In July 2011, we reported on Public Act 98, which essentially prohibited the use of Project Labor Agreements (PLAs) on all publicly funded construction projects (see here). Since most of those projects are subject to the federal Davis-Bacon Act’s prevailing wage provisions, or those of the companion Michigan Act, the chief significance of PA 98 was simply relief to contractors from the PLA requirement they be signatory to a Building Trades Union Agreement. PA 98 had no application to projects or PLAs already in existence at the time of its passage; nor did it prevent or prohibit PLAs on privately-funded projects.
By order dated February 29, 2012, however, enforcement of PA 98 has been enjoined by the U.S. District Court for the Eastern District of Michigan. Mich Bldg & Constr Trades Council v Snyder, (ED Mich 2/29/12). In an Opinion authored by District Judge Victoria Roberts, the District Court found the Michigan statute is a state regulation of labor relations preempted by federal law, specifically the National Labor Relations Act and the U.S. Constitution’s Supremacy Clause. The District Court placed specific emphasis on the NLRA’s protection of collective bargaining as protected activity, as well as its express authorization of pre-hire agreements in the construction industry.

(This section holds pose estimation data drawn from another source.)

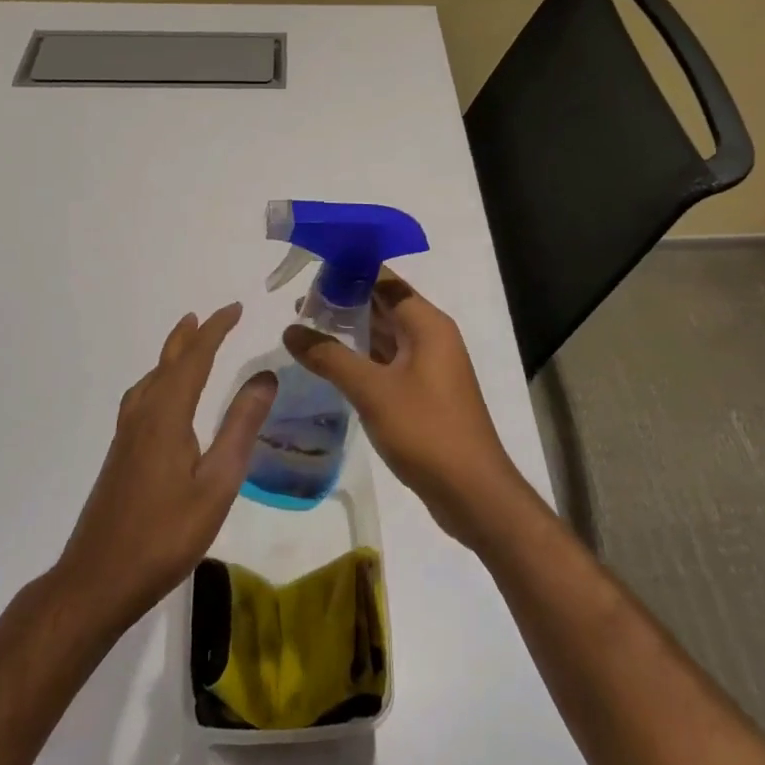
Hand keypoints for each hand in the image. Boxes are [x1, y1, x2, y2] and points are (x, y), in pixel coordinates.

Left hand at [56, 303, 276, 628]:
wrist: (98, 580)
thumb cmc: (165, 534)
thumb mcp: (217, 483)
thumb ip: (240, 426)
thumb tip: (265, 376)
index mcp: (167, 414)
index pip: (195, 357)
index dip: (215, 330)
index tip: (235, 308)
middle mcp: (143, 414)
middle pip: (167, 362)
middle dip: (190, 336)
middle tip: (206, 316)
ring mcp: (126, 435)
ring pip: (151, 379)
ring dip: (171, 356)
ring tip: (186, 345)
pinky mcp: (120, 455)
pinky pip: (142, 398)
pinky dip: (159, 380)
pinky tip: (162, 399)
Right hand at [284, 274, 528, 546]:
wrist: (473, 493)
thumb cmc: (426, 430)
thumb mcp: (372, 391)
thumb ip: (330, 357)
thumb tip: (291, 329)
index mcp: (427, 323)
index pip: (385, 280)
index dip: (349, 271)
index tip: (311, 272)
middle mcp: (430, 336)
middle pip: (383, 304)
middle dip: (344, 301)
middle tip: (299, 304)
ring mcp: (428, 366)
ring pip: (384, 334)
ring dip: (350, 330)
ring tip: (306, 329)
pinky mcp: (423, 392)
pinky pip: (387, 361)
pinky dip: (361, 358)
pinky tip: (330, 365)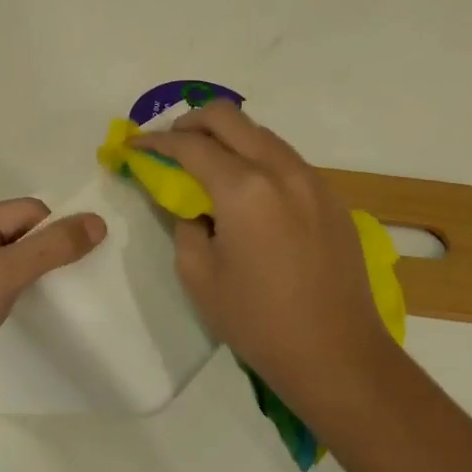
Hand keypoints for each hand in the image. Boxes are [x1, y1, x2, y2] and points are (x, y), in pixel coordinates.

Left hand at [0, 199, 106, 422]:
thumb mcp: (2, 275)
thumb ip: (51, 247)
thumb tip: (98, 221)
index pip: (25, 211)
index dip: (55, 229)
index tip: (82, 258)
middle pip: (16, 233)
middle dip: (46, 251)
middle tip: (77, 279)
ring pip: (7, 262)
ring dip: (32, 274)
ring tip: (57, 297)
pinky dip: (15, 294)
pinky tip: (26, 312)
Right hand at [130, 103, 399, 425]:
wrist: (337, 354)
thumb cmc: (258, 321)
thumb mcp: (199, 276)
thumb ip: (184, 225)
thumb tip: (189, 203)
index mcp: (243, 188)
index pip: (190, 145)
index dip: (155, 142)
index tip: (134, 145)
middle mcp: (281, 170)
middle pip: (229, 116)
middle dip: (191, 122)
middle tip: (170, 145)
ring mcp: (313, 180)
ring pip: (262, 134)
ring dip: (228, 138)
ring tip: (207, 166)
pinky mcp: (332, 198)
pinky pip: (286, 160)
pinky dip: (258, 159)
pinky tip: (248, 192)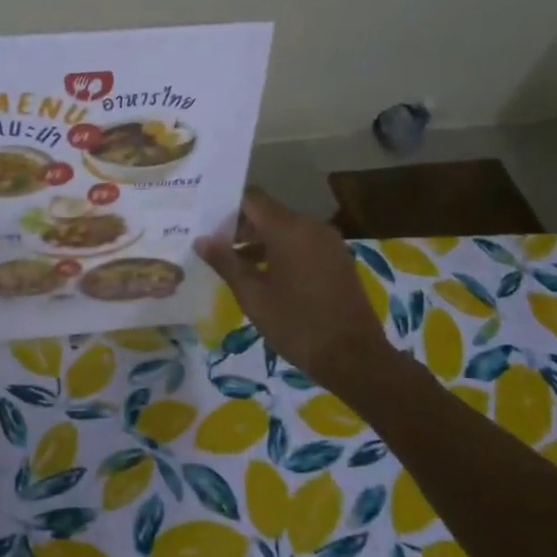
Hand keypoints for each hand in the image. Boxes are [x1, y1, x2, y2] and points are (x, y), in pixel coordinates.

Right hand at [196, 188, 401, 388]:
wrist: (354, 357)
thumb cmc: (297, 325)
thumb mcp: (253, 296)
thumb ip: (226, 263)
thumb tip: (202, 240)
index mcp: (289, 229)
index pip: (251, 199)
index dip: (226, 208)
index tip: (205, 224)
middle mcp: (311, 226)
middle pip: (268, 212)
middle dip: (240, 227)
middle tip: (213, 247)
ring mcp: (328, 241)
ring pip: (285, 228)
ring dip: (259, 241)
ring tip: (233, 264)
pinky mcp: (337, 258)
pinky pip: (302, 242)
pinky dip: (280, 250)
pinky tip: (264, 275)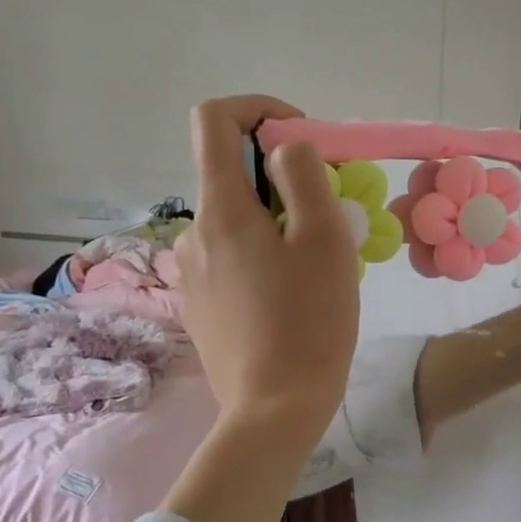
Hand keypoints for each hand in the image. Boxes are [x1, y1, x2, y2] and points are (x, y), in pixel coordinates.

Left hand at [173, 96, 359, 434]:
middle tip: (329, 219)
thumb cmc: (309, 321)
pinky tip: (290, 298)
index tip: (301, 142)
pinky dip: (262, 256)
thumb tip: (285, 148)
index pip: (214, 120)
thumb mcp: (323, 237)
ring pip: (236, 222)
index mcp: (220, 209)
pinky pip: (231, 258)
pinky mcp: (199, 305)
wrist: (275, 410)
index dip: (258, 111)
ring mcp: (190, 273)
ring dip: (276, 224)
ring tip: (315, 268)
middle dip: (282, 181)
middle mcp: (192, 233)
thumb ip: (302, 174)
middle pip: (232, 176)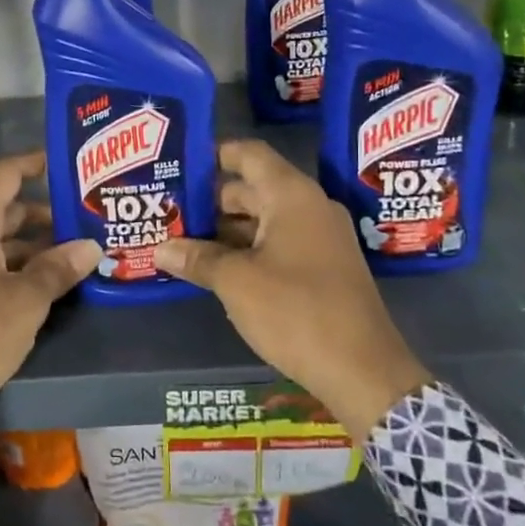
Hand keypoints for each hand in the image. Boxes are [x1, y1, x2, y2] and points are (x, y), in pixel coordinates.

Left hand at [0, 151, 100, 422]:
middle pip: (2, 210)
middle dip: (43, 215)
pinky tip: (40, 284)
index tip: (65, 163)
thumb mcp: (23, 303)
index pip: (3, 175)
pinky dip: (11, 265)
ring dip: (30, 245)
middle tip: (84, 221)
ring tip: (72, 256)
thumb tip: (91, 246)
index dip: (34, 164)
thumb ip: (57, 270)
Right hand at [155, 139, 430, 440]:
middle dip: (210, 200)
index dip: (213, 155)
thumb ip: (197, 259)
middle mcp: (309, 208)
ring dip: (226, 230)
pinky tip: (215, 268)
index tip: (179, 165)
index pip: (249, 154)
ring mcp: (320, 239)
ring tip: (182, 241)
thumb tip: (161, 249)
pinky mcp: (323, 268)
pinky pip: (277, 244)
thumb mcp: (236, 282)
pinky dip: (247, 250)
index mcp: (292, 196)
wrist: (363, 371)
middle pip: (253, 188)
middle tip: (169, 211)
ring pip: (264, 220)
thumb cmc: (296, 311)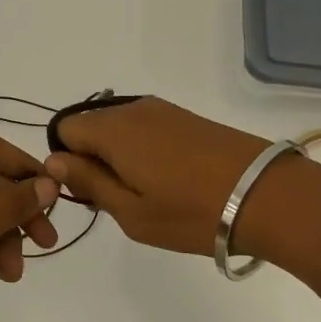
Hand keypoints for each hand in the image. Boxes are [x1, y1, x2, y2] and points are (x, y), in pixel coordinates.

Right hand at [44, 98, 277, 255]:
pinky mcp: (187, 118)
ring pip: (120, 127)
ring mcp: (164, 110)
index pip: (65, 129)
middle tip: (118, 199)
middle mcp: (134, 109)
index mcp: (113, 129)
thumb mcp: (130, 211)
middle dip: (92, 158)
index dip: (67, 161)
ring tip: (147, 193)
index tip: (89, 191)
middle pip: (92, 125)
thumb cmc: (191, 212)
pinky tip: (169, 180)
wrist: (266, 195)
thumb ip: (88, 182)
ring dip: (120, 156)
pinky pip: (146, 128)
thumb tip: (54, 160)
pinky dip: (144, 151)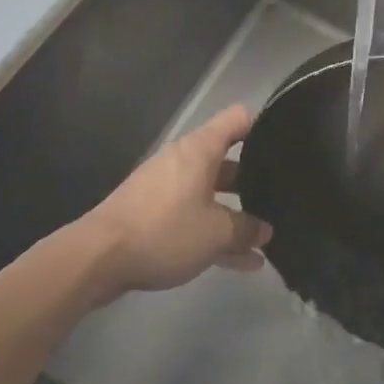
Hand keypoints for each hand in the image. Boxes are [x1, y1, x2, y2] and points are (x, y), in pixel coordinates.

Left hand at [80, 105, 271, 296]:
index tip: (287, 141)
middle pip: (227, 160)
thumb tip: (265, 230)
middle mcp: (184, 161)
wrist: (97, 259)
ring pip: (212, 195)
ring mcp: (166, 189)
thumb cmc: (164, 230)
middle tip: (283, 195)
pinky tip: (242, 263)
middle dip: (254, 179)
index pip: (239, 119)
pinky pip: (194, 218)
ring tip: (267, 238)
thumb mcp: (216, 232)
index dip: (264, 124)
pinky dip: (215, 234)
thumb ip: (246, 229)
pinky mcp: (153, 216)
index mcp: (200, 150)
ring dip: (236, 215)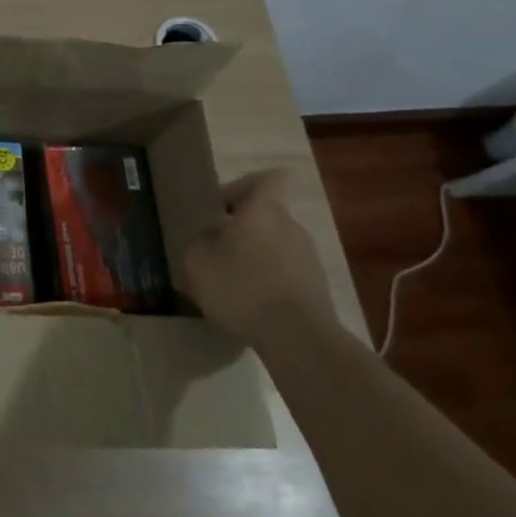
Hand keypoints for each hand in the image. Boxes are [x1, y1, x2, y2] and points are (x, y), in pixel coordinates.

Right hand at [175, 169, 333, 344]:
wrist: (298, 338)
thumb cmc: (242, 286)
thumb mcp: (198, 261)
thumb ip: (200, 240)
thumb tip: (210, 236)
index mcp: (264, 211)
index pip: (270, 178)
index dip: (247, 185)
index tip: (224, 204)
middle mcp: (291, 226)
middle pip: (268, 214)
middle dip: (244, 227)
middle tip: (217, 248)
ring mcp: (309, 257)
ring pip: (277, 244)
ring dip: (256, 256)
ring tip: (232, 281)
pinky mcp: (317, 287)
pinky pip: (286, 272)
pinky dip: (269, 280)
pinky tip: (251, 304)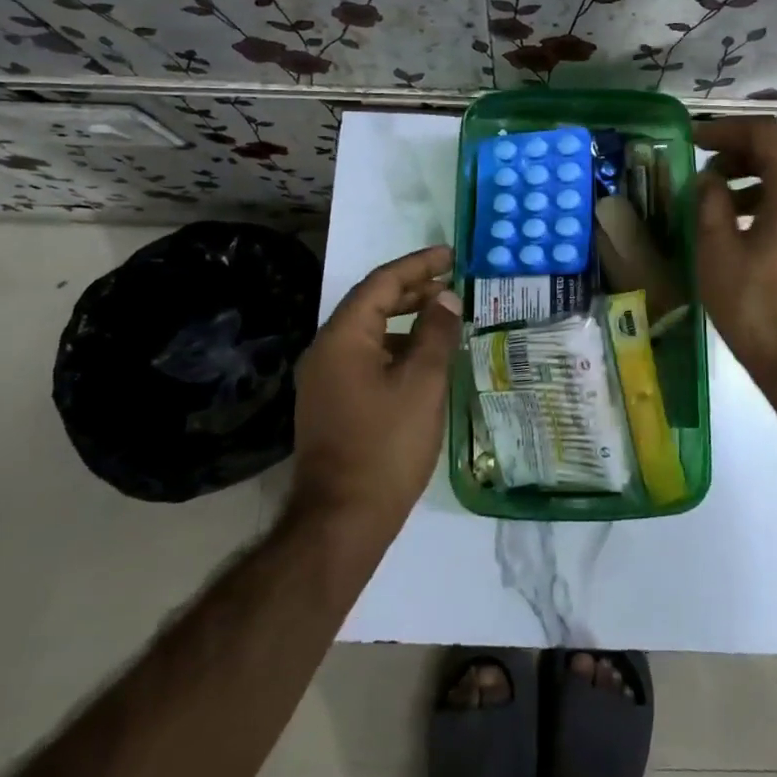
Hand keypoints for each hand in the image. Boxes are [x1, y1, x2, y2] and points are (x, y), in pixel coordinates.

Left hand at [290, 245, 461, 529]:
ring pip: (369, 333)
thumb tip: (446, 299)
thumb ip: (435, 334)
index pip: (381, 283)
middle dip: (412, 289)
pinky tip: (423, 360)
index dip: (418, 265)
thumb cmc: (386, 445)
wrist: (342, 520)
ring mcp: (325, 379)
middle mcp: (326, 350)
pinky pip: (365, 358)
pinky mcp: (332, 403)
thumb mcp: (422, 384)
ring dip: (405, 319)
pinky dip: (395, 348)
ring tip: (443, 317)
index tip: (451, 256)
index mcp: (342, 338)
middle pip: (371, 304)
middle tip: (452, 282)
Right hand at [694, 118, 776, 387]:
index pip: (766, 133)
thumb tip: (709, 179)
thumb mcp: (718, 253)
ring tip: (724, 200)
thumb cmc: (761, 309)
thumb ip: (710, 203)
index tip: (695, 140)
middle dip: (747, 150)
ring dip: (764, 175)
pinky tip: (753, 227)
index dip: (726, 130)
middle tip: (710, 166)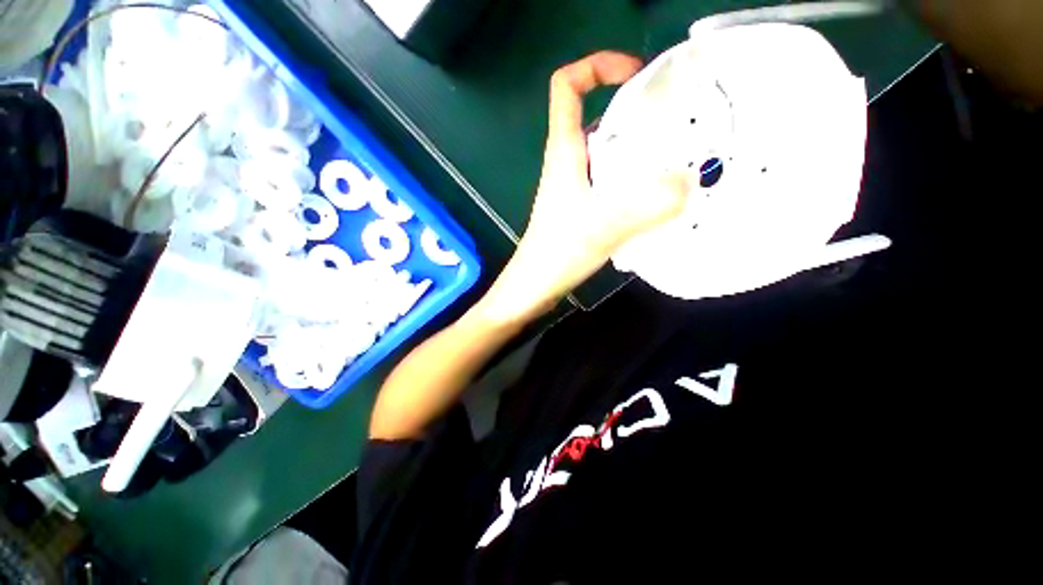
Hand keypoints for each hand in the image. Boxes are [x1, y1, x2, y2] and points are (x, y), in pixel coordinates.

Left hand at [478, 51, 689, 322]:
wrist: (535, 285)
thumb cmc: (557, 253)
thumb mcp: (601, 225)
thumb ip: (645, 204)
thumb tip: (690, 183)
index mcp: (564, 152)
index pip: (566, 87)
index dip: (596, 67)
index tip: (635, 75)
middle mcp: (567, 162)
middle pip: (596, 116)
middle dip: (634, 109)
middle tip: (677, 122)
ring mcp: (574, 186)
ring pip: (606, 151)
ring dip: (638, 148)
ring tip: (677, 157)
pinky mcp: (581, 206)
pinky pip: (610, 179)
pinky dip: (633, 178)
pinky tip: (655, 195)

So for now, the State, the various subordinate governmental entities, school districts and other public entities may once again fund projects that include the requirement of a PLA. The Snyder Administration and other interested parties, most notably the Associated Builders and Contractors of Michigan, are currently weighing their options, which include a request for rehearing at the District Court or an appeal to the Sixth Circuit Court of Appeals.